January 8, 2013
Rare oaks and other species of Mexican trees excel at the Arboretum.
Several species of rare and/or unusual, evergreen oaks and other trees from Mexico that Donald R. Hodel, Environmental Horticulture Advisor for the University of California Cooperative Extension in Los Angeles, had donated and planted at the Arboretum have grown exceptionally well, clearly demonstrating their adaptability to the climate in Southern California. Donald had collected seeds of most of the trees on an expedition to northeastern Mexico in 2001. (Quercus rhysophylla, right)
He germinated the seeds and grew the seedlings in containers prior to planting them out in an area informally known as the “Mexican Garden” west of the Plumeria collection on Tallac Knoll. Most were just a few feet tall and planted out from one- or two-gallon containers in 2005 and 2006, and they grew strongly and quickly, developing excellent habit and branch structure with little or no defects.(Quercus sartori, left)
Most of the oaks (Quercus) have attained 30 to 40 feet in height, have trunks five to eight inches in diameter, and are flowering and fruiting in five to seven years.

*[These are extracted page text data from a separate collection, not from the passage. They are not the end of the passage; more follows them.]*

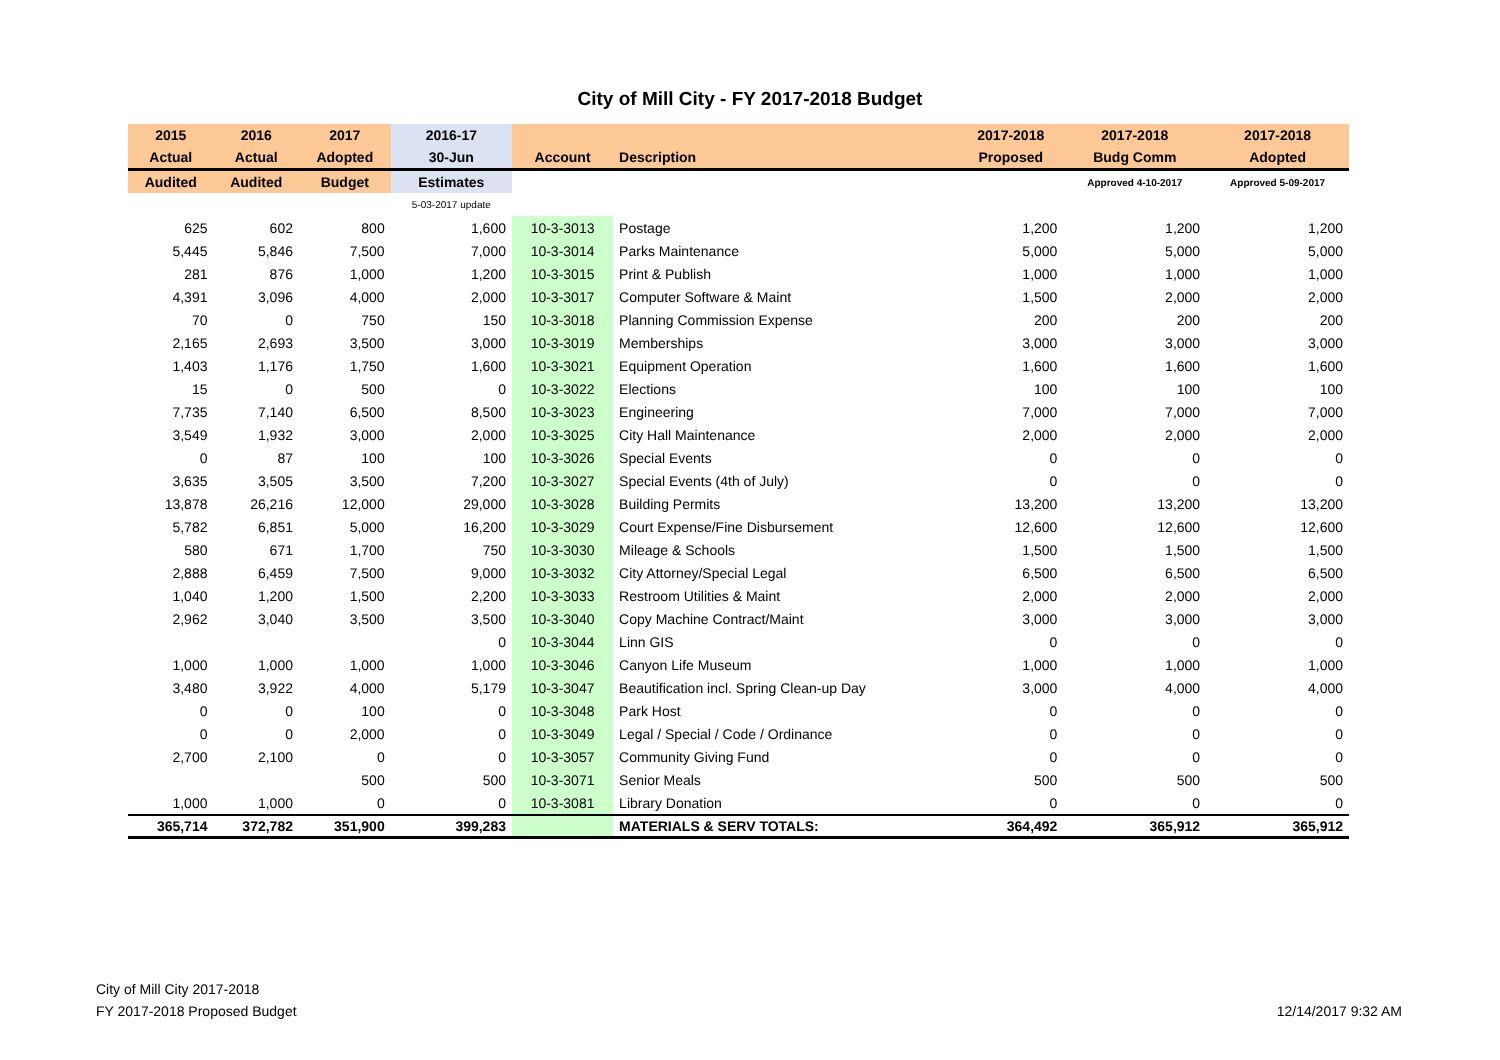City of Mill City - FY 2017-2018 Budget
| 2015 | 2016 | 2017 | 2016-17 | | | 2017-2018 | 2017-2018 | 2017-2018 |
| --- | --- | --- | --- | --- | --- | --- | --- | --- |
| Actual | Actual | Adopted | 30-Jun | Account | Description | Proposed | Budg Comm | Adopted |
| Audited | Audited | Budget | Estimates | | | | Approved 4-10-2017 | Approved 5-09-2017 |
| | | | 5-03-2017 update | | | | | |
| 625 | 602 | 800 | 1,600 | 10-3-3013 | Postage | 1,200 | 1,200 | 1,200 |
| 5,445 | 5,846 | 7,500 | 7,000 | 10-3-3014 | Parks Maintenance | 5,000 | 5,000 | 5,000 |
| 281 | 876 | 1,000 | 1,200 | 10-3-3015 | Print & Publish | 1,000 | 1,000 | 1,000 |
| 4,391 | 3,096 | 4,000 | 2,000 | 10-3-3017 | Computer Software & Maint | 1,500 | 2,000 | 2,000 |
| 70 | 0 | 750 | 150 | 10-3-3018 | Planning Commission Expense | 200 | 200 | 200 |
| 2,165 | 2,693 | 3,500 | 3,000 | 10-3-3019 | Memberships | 3,000 | 3,000 | 3,000 |
| 1,403 | 1,176 | 1,750 | 1,600 | 10-3-3021 | Equipment Operation | 1,600 | 1,600 | 1,600 |
| 15 | 0 | 500 | 0 | 10-3-3022 | Elections | 100 | 100 | 100 |
| 7,735 | 7,140 | 6,500 | 8,500 | 10-3-3023 | Engineering | 7,000 | 7,000 | 7,000 |
| 3,549 | 1,932 | 3,000 | 2,000 | 10-3-3025 | City Hall Maintenance | 2,000 | 2,000 | 2,000 |
| 0 | 87 | 100 | 100 | 10-3-3026 | Special Events | 0 | 0 | 0 |
| 3,635 | 3,505 | 3,500 | 7,200 | 10-3-3027 | Special Events (4th of July) | 0 | 0 | 0 |
| 13,878 | 26,216 | 12,000 | 29,000 | 10-3-3028 | Building Permits | 13,200 | 13,200 | 13,200 |
| 5,782 | 6,851 | 5,000 | 16,200 | 10-3-3029 | Court Expense/Fine Disbursement | 12,600 | 12,600 | 12,600 |
| 580 | 671 | 1,700 | 750 | 10-3-3030 | Mileage & Schools | 1,500 | 1,500 | 1,500 |
| 2,888 | 6,459 | 7,500 | 9,000 | 10-3-3032 | City Attorney/Special Legal | 6,500 | 6,500 | 6,500 |
| 1,040 | 1,200 | 1,500 | 2,200 | 10-3-3033 | Restroom Utilities & Maint | 2,000 | 2,000 | 2,000 |
| 2,962 | 3,040 | 3,500 | 3,500 | 10-3-3040 | Copy Machine Contract/Maint | 3,000 | 3,000 | 3,000 |
| | | | 0 | 10-3-3044 | Linn GIS | 0 | 0 | 0 |
| 1,000 | 1,000 | 1,000 | 1,000 | 10-3-3046 | Canyon Life Museum | 1,000 | 1,000 | 1,000 |
| 3,480 | 3,922 | 4,000 | 5,179 | 10-3-3047 | Beautification incl. Spring Clean-up Day | 3,000 | 4,000 | 4,000 |
| 0 | 0 | 100 | 0 | 10-3-3048 | Park Host | 0 | 0 | 0 |
| 0 | 0 | 2,000 | 0 | 10-3-3049 | Legal / Special / Code / Ordinance | 0 | 0 | 0 |
| 2,700 | 2,100 | 0 | 0 | 10-3-3057 | Community Giving Fund | 0 | 0 | 0 |
| | | 500 | 500 | 10-3-3071 | Senior Meals | 500 | 500 | 500 |
| 1,000 | 1,000 | 0 | 0 | 10-3-3081 | Library Donation | 0 | 0 | 0 |
| 365,714 | 372,782 | 351,900 | 399,283 | | MATERIALS & SERV TOTALS: | 364,492 | 365,912 | 365,912 |
City of Mill City 2017-2018
FY 2017-2018 Proposed Budget
12/14/2017 9:32 AM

Perhaps the most amazing tree, though, is a Mexican sycamore (Platanus mexicana), left, that after only six years in the ground is 54 feet tall and has a strong, straight bole and a trunk 13 inches in diameter! Typically fast-growing trees develop poor form and are plagued with branch defects but these Mexican oaks and sycamore have no such problems. These trees truly show outstanding horticultural and ornamental merit. Several other Mexican plants, including “woody” lilies like Agave, Dasylirion, and Furcraea, palms such as Brahea and Chamaedorea, and additional trees like Magnolia and Oreopanax, among others, round out the collection and help to make it an authentic Mexican forest.